Estoy tirada en el sillón del living, hundida en el cuero. Me gusta esta sensación, aunque no los días de calor. Hoy el clima está perfecto. Creo que entiendo a los perros cuando buscan ovillarse en su hueco. Pero yo estoy estirada. Mi cuerpo atraviesa todo el largo del futón. Desde esta pose veo mis piernas blancas en contraste con el rojo de las uñas de mis pies.
Apoyé el control remoto de la tele sobre mi panza porque mis manos están ocupadas. Con una sostengo un tubo naranja de papas fritas y con la otra como. No tengo problemas de peso, pero podría. Especialmente ahora, digo, que estoy sola…
Soy una convencida de que la soledad también puede engordar y no sé por qué se tiende a considerar sólo el punto de vista contrario. Se habla mucho de que tanto hombres como mujeres se ensanchan cuando se casan. Y, en la mayoría de los casos, es verdad. Aunque si hilamos finito se podría decir que cada vez menos, ¿acaso tenga que ver con que las vacas ya no se dejan atar con tanta facilidad?
Es verdad que cuando se está en plan de conquista uno tiende a cuidarse más. O al menos imagina que a partir del lunes empezará con un plan alimenticio y una rutina de ejercicios que transformará al cuerpo en una buena carnada, capaz de atraer a todas las presas que andan dando vueltas.
Pero no deja de ser sólo una fantasía que se presenta como la gran estrategia para alcanzar la felicidad. Me refiero a la más banal, a la de todos los días, a esas sensaciones que por un ratito activan la piel y despiertan los sentidos, y vuelven a ese día diferente a los demás.
No, no hablo del gran bienestar zen, sino de esos momentos que entusiasman, que pueden desatarse con una cita, un cruce de miradas o un simple histeriqueo (Y ahí estábamos, en medio del pasillo, más cerca de lo necesario. Comentando desinteresadamente sobre el cambio climático y, con cierto descaro, siguiéndonos el movimiento de los labios. Deseándonos).

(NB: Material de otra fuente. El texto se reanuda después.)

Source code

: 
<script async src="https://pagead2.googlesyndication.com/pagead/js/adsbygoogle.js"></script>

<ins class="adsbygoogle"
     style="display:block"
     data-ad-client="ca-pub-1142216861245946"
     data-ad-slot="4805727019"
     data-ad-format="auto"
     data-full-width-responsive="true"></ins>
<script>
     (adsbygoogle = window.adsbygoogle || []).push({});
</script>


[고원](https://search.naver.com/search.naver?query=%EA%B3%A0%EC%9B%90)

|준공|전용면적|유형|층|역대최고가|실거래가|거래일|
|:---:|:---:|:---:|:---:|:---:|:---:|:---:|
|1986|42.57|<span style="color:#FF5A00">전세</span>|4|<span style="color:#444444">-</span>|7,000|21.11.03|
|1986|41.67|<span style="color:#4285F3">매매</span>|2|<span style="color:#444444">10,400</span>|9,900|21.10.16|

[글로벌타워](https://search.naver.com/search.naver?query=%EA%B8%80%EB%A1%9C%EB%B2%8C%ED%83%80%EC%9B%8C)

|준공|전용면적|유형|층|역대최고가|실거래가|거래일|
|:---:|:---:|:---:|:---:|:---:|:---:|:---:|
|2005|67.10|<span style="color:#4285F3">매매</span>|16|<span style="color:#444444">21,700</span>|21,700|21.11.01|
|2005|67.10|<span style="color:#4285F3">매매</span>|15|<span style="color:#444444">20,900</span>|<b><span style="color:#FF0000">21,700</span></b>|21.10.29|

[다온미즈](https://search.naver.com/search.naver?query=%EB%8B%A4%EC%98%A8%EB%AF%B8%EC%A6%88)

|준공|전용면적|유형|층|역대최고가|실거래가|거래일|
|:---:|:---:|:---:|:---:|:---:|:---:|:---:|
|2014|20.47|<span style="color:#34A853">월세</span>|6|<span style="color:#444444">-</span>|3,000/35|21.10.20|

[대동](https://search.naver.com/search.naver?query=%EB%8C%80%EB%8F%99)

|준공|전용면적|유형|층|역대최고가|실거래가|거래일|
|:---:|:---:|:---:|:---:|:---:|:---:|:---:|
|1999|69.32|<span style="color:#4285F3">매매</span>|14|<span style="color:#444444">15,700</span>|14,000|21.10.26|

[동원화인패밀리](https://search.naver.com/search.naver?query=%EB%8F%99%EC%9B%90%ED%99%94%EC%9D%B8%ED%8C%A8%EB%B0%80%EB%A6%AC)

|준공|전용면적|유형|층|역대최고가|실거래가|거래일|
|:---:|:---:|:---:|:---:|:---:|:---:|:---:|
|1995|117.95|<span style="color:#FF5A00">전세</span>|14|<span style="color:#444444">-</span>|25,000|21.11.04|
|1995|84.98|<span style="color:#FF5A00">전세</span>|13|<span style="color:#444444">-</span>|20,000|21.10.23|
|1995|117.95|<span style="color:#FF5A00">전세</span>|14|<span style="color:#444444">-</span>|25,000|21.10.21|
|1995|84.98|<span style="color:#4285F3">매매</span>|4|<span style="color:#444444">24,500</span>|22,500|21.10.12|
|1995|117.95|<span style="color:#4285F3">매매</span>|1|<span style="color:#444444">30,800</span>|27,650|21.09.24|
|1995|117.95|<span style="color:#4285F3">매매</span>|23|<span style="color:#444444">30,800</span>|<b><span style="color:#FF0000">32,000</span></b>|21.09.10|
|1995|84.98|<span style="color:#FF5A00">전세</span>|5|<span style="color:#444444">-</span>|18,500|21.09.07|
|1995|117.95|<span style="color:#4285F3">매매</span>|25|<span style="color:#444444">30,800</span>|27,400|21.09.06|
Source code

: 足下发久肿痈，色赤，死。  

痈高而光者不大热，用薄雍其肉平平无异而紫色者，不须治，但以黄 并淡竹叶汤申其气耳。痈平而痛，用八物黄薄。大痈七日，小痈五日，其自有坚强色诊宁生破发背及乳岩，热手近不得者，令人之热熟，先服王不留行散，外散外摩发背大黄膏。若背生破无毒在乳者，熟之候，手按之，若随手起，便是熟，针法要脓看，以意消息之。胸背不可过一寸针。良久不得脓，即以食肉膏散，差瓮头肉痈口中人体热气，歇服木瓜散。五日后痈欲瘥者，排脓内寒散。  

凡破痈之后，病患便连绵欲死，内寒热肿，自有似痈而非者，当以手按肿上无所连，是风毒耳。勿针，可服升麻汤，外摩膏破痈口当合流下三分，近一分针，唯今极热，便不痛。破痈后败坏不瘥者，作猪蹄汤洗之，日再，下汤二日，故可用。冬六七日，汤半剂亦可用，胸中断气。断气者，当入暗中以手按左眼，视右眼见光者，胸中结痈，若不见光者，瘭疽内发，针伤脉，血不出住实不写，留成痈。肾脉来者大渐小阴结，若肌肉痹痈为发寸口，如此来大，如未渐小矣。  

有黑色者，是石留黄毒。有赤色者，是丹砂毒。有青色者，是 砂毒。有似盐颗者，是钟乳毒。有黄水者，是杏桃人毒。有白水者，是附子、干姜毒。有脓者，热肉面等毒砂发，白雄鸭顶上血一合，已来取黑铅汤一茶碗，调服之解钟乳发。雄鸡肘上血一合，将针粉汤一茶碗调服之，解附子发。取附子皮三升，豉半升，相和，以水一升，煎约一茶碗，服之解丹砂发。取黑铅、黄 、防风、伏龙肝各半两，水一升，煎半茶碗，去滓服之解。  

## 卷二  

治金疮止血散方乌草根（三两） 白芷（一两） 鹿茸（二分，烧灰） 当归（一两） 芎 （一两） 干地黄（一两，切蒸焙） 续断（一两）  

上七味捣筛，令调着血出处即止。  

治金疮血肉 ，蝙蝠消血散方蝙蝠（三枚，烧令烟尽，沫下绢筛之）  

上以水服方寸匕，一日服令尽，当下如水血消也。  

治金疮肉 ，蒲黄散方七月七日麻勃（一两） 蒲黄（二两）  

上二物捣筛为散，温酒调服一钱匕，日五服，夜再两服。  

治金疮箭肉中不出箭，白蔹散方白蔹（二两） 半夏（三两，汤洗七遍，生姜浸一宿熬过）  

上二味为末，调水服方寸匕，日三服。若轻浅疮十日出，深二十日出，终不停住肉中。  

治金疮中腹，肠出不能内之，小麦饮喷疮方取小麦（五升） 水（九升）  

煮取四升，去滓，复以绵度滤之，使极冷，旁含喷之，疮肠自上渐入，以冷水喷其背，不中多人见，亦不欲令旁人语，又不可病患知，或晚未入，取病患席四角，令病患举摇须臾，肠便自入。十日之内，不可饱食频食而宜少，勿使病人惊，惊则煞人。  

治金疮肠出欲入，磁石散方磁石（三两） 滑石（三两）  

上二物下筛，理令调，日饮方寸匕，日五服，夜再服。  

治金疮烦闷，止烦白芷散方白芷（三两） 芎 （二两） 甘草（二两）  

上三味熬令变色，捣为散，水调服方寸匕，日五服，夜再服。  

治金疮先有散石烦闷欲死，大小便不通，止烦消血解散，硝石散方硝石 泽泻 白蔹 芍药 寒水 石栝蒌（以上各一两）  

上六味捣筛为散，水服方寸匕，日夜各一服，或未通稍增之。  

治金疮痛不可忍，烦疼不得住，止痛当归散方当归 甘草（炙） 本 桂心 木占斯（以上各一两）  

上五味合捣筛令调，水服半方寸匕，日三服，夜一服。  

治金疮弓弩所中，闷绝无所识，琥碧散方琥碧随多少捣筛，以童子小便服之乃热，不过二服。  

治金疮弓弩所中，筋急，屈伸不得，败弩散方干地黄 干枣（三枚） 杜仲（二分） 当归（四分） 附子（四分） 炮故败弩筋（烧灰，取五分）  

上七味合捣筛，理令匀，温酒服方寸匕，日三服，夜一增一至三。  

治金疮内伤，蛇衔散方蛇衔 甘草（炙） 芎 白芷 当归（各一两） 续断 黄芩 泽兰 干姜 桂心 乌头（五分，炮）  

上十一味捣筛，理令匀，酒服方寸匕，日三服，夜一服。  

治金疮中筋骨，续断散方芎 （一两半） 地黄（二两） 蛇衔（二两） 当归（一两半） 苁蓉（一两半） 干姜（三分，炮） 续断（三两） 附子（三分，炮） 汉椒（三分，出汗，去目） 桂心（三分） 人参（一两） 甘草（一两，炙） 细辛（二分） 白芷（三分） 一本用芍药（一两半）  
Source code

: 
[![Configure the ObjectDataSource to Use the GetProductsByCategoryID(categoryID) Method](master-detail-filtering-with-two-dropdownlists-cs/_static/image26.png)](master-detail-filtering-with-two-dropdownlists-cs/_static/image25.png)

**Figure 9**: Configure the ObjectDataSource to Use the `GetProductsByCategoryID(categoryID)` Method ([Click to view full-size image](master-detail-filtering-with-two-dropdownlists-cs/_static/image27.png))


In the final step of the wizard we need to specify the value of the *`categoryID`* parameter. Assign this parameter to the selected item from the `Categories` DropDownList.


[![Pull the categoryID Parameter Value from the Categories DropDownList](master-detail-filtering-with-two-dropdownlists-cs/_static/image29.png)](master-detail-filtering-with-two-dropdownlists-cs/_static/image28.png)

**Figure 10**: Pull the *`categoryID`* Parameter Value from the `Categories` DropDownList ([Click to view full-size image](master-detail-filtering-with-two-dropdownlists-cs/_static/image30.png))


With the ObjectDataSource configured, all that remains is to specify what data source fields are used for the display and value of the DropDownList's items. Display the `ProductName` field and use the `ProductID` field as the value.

El problema es que el plan, para funcionar, necesita ser implementado. Y en ese intento aparecen los problemas, porque vienen las noches solitarias, los días eternos, las lluvias, los fríos, los amigos o amigas con otros compromisos (“Esta noche, cena con mis suegros. Sorry”), el silencio, la soledad, el teléfono que no suena y los mensajes (“Hace una semana que tengo insomnio. Me acuerdo que vos también tenías…”. Y nada. Silencio) sin respuesta.
Entonces, cual superhéroes dispuestos a salvarnos de la desgracia, hacen su entrada triunfal los carteles luminosos que anuncian “kiosco”, “Heladería”, “Almacén”, “Supermercado” o cualquier reducto que albergue en su interior una variedad de delicias hipercalóricas, saturadas de grasas trans, dispuestas a deleitarnos de placer instantáneamente, con solo desembolsar unos pesos y abrir el paquete.
Y acá estoy, llenándome de las peores grasas y, probablemente, a poco de tener que empezar a ser simpática. Porque, a no engañarnos, la buena comida es rica y tiene su encanto, pero en las horas solitarias, que se pasan sobre el sillón con el control remoto en la mano, los alimentos “chatarra” se convierten en el mejor-peor aliado.